(Circuit design text data)

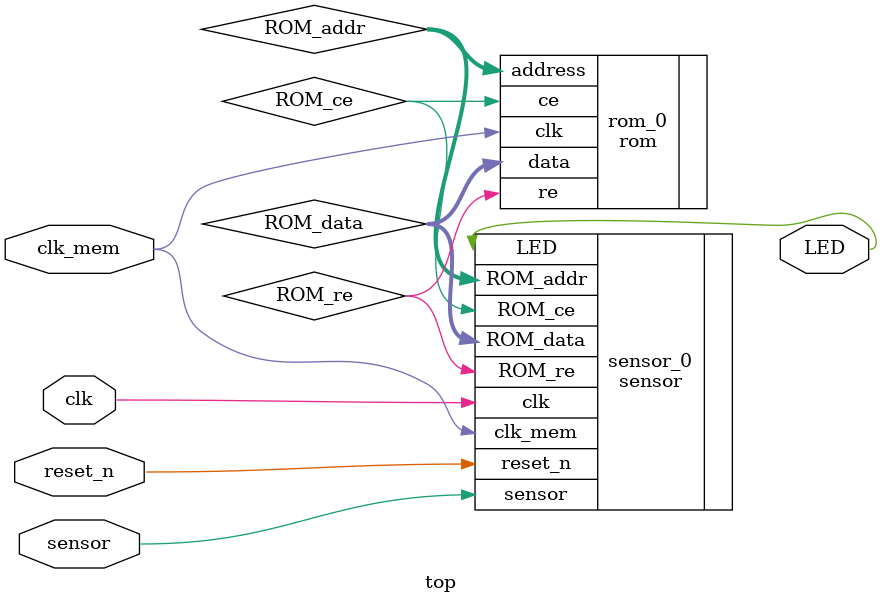
<source format=sv>
`timescale 1ns/1ps

module top(
	input 		clk,
	input 		clk_mem,
	input 		reset_n,
	input 		sensor,
	output 		LED
);

wire [7:0] 	ROM_data;
wire [3:0] 	ROM_addr;
wire 		ROM_re;
wire 		ROM_ce;

sensor sensor_0(
	.clk 		(clk), 		// Main system clock
	.reset_n 	(reset_n), 	// Global asynchronous reset
	.sensor 	(sensor), 	// Input from sensor
	.LED 		(LED), 		// Output to LEDs
	//ROM interface
	.clk_mem 	(clk_mem), 	// Slower clock for memory
	.ROM_data 	(ROM_data), // Data from ROM
	.ROM_addr 	(ROM_addr), // ROM address pointer
	.ROM_re		(ROM_re), 	// Rom read enable
	.ROM_ce		(ROM_ce) 	// ROM chip enable
);

rom rom_0(
	.address 	(ROM_addr), // Address Input
	.data    	(ROM_data), // Data Output
	.re 		(ROM_re), 	// Read Enable 
	.ce 		(ROM_ce), 	// Chip Enable
	.clk 		(clk_mem) 	// Memory Clock
);


endmodule

</source>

== Task directions ==
Leave the pictures out and return each entry exactly.

== Finished task ==
<source format=sv>
`timescale 1ns/1ps

module top(
	input 		clk,
	input 		clk_mem,
	input 		reset_n,
	input 		sensor,
	output 		LED
);

wire [7:0] 	ROM_data;
wire [3:0] 	ROM_addr;
wire 		ROM_re;
wire 		ROM_ce;

sensor sensor_0(
	.clk 		(clk), 		// Main system clock
	.reset_n 	(reset_n), 	// Global asynchronous reset
	.sensor 	(sensor), 	// Input from sensor
	.LED 		(LED), 		// Output to LEDs
	//ROM interface
	.clk_mem 	(clk_mem), 	// Slower clock for memory
	.ROM_data 	(ROM_data), // Data from ROM
	.ROM_addr 	(ROM_addr), // ROM address pointer
	.ROM_re		(ROM_re), 	// Rom read enable
	.ROM_ce		(ROM_ce) 	// ROM chip enable
);

rom rom_0(
	.address 	(ROM_addr), // Address Input
	.data    	(ROM_data), // Data Output
	.re 		(ROM_re), 	// Read Enable 
	.ce 		(ROM_ce), 	// Chip Enable
	.clk 		(clk_mem) 	// Memory Clock
);


endmodule

</source>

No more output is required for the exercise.